Ab Initio Molecular Dynamics Study of H Dissociation Mechanisms on Cu and Defective Graphene-supported Cu Clusters: Active Sites, Energy Barriers and Adsorption States.

Ab initio molecular dynamics calculations were performed to study H dissociation mechanisms on Cu and defective graphene-supported Cu clusters. The study reveals that seven types of corresponding dissociation processes are found on the two clusters. The average dissociation energy barriers are 0.51 eV on the Cu cluster and 0.12 eV on the defective graphene-supported Cu cluster, which are lowered by ~19 % and ~81 % compared with the pristine Cu(111) surface, respectively.

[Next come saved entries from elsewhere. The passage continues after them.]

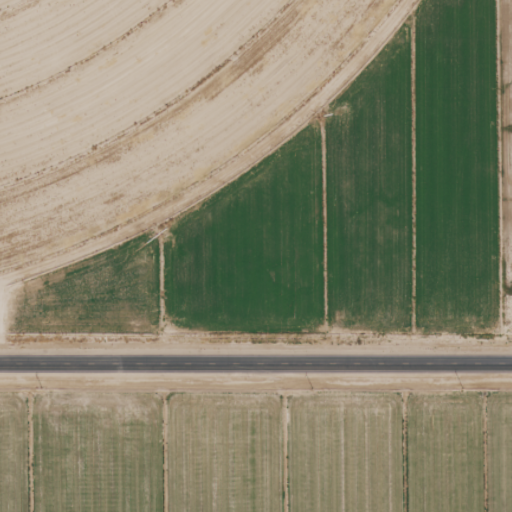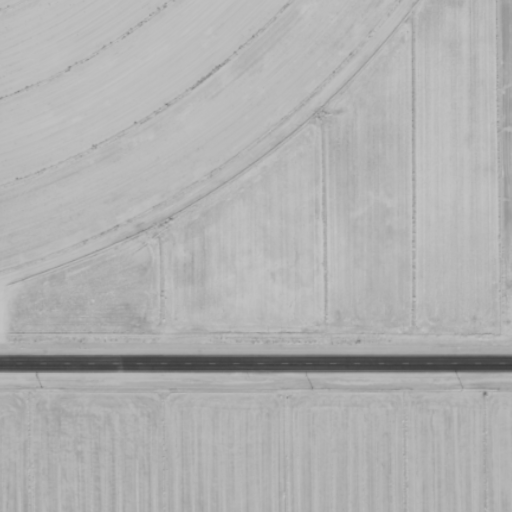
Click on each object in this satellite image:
crop: (144, 100)
road: (256, 368)
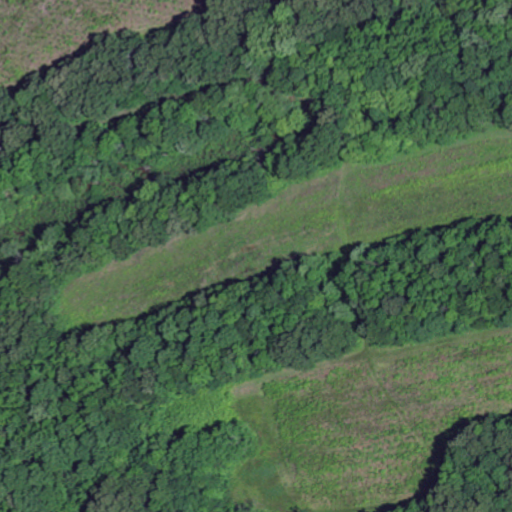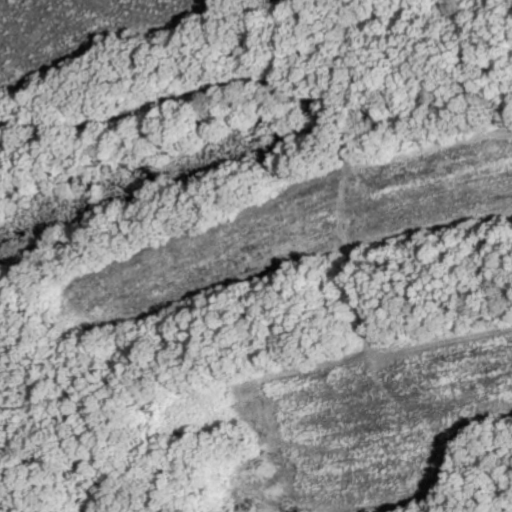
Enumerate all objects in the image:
road: (39, 501)
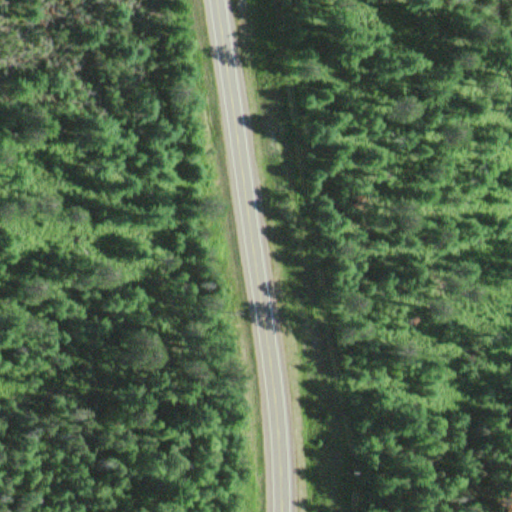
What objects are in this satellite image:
road: (262, 255)
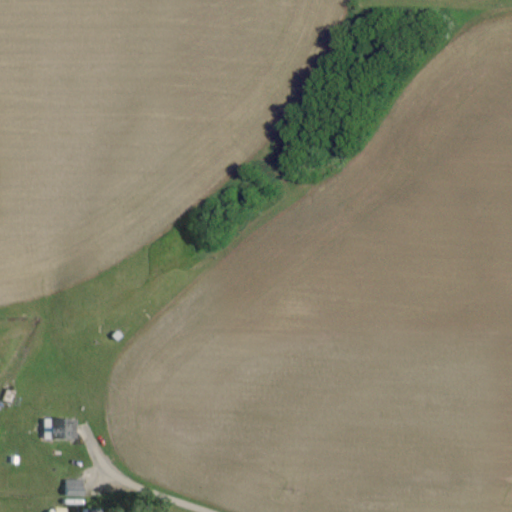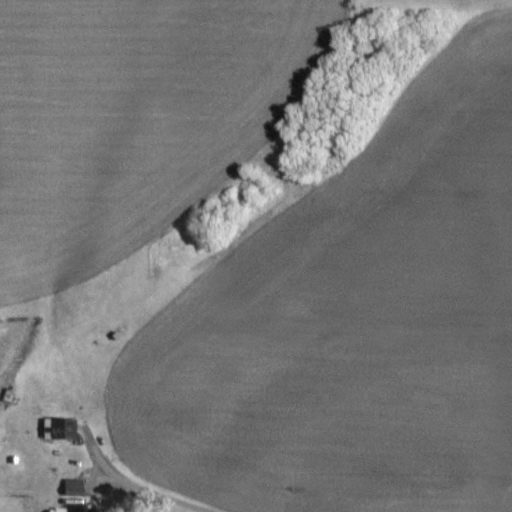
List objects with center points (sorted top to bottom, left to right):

Furthermore, compared with the pure Cu cluster, the average dissociation energy barrier on the defective graphene-supported Cu cluster is substantially reduced by about 76 %. The preferred dissociation mechanisms on the two clusters are H located at a top-bridge site with the barrier heights of 0.30 eV on the Cu cluster and -0.31 eV on the defective graphene-supported Cu cluster Analysis of the H-Cu bond interactions in the transition states shows that the antibonding-orbital center shifts upward on the defective graphene-supported Cu cluster compared with the one on the Cu cluster, which explains the reduction of the dissociation energy barrier. The average adsorption energy of dissociated H atoms is also greatly enhanced on the defective graphene-supported Cu cluster, about twice that on the Cu cluster.